Record set:
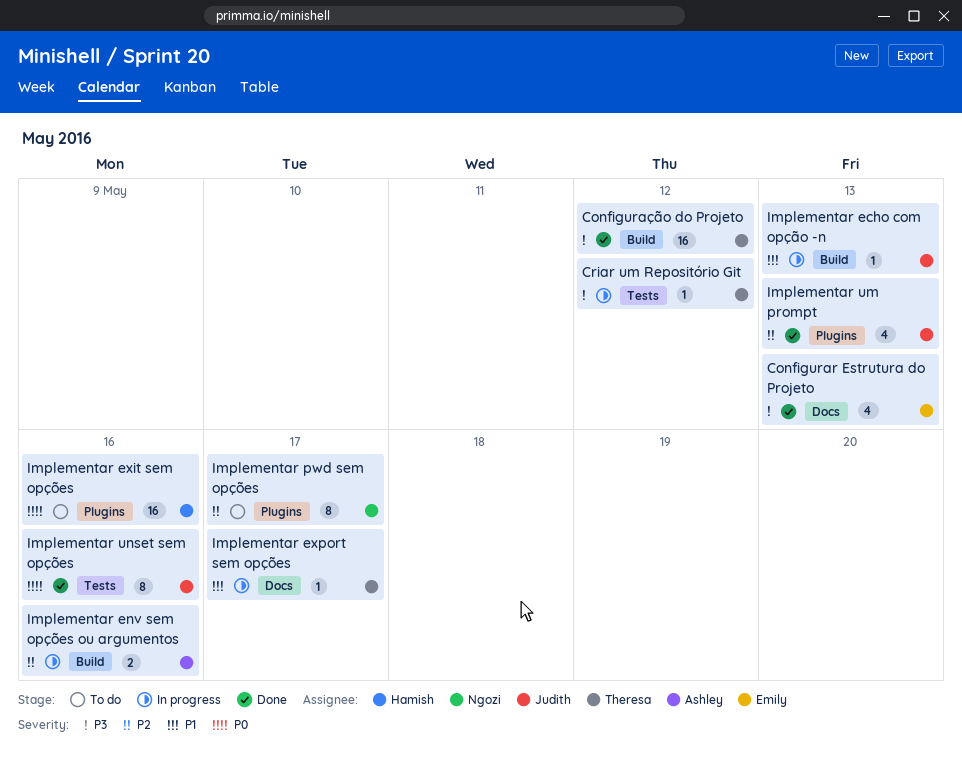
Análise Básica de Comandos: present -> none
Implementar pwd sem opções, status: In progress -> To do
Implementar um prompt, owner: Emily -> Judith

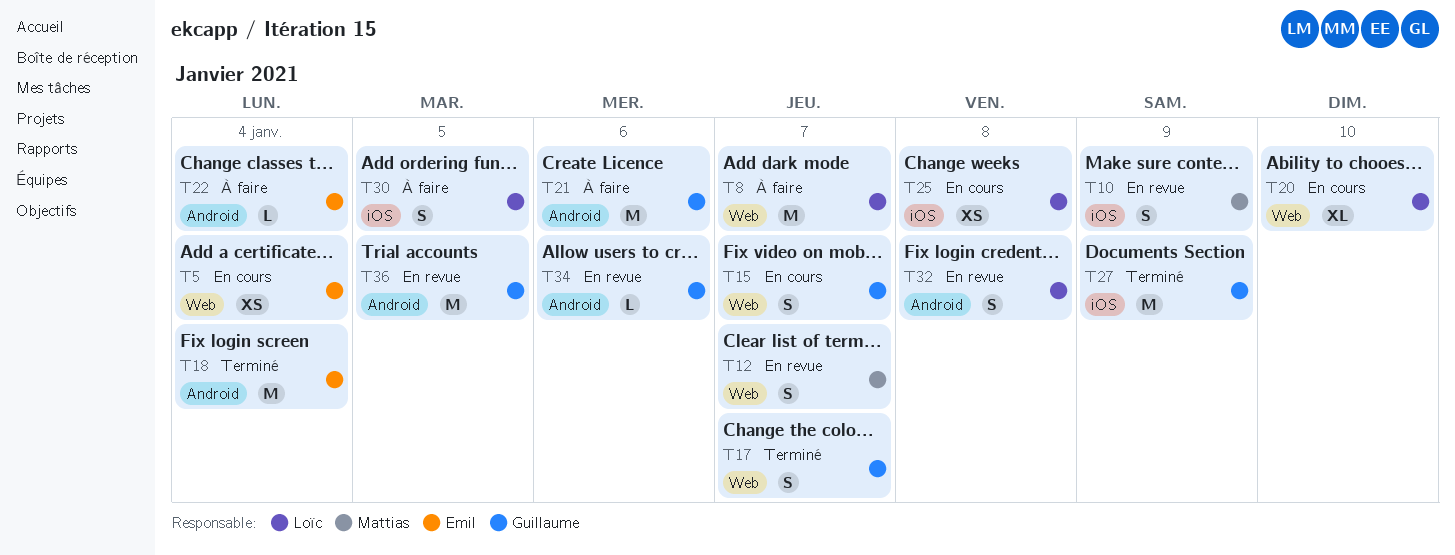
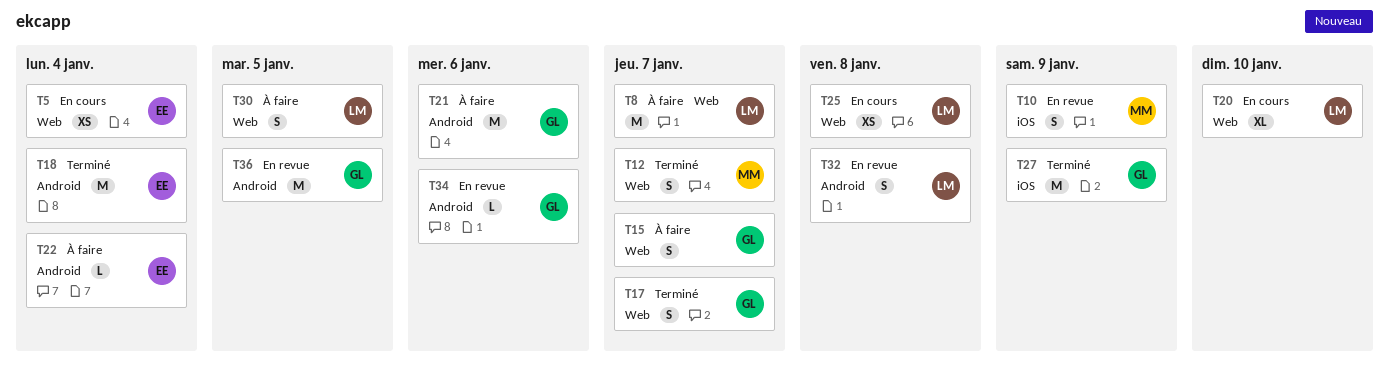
T12, status: En revue -> Terminé
T15, status: En cours -> À faire
T25, label: iOS -> Web
T30, label: iOS -> Web

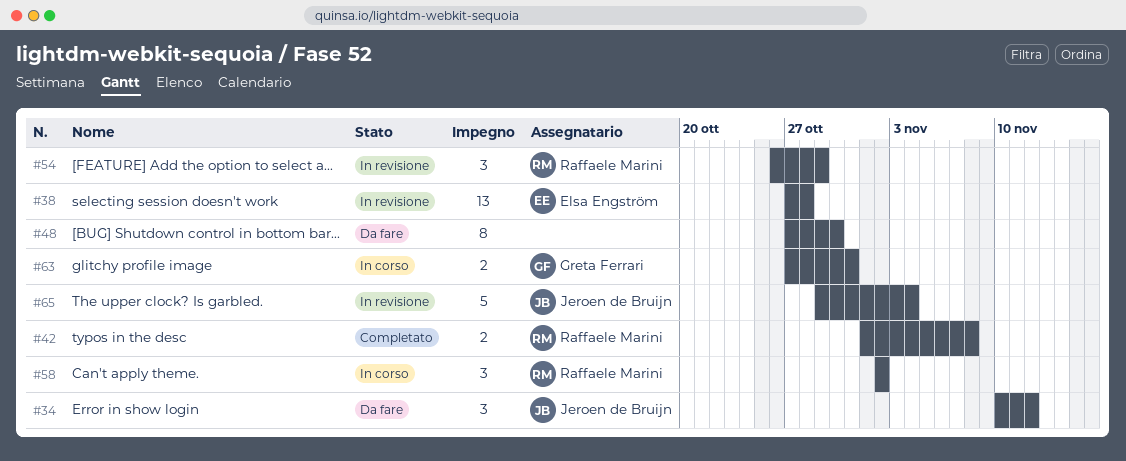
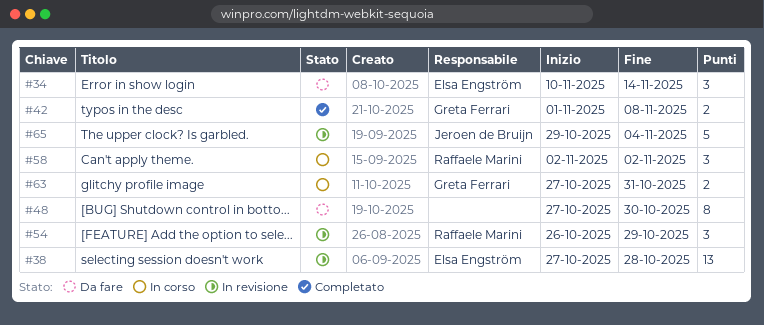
#34, owner: Jeroen de Bruijn -> Elsa Engström
#34, due: Nov 12 -> Nov 14
#42, owner: Raffaele Marini -> Greta Ferrari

To-do item: Please copy exactly the lines from the one containing "Implementar um prompt, owner: Emily -> Judith" through the last line of the records above, both included, and leave out any pictures.

Task answer:
Implementar um prompt, owner: Emily -> Judith

T12, status: En revue -> Terminé
T15, status: En cours -> À faire
T25, label: iOS -> Web
T30, label: iOS -> Web

#34, owner: Jeroen de Bruijn -> Elsa Engström
#34, due: Nov 12 -> Nov 14
#42, owner: Raffaele Marini -> Greta Ferrari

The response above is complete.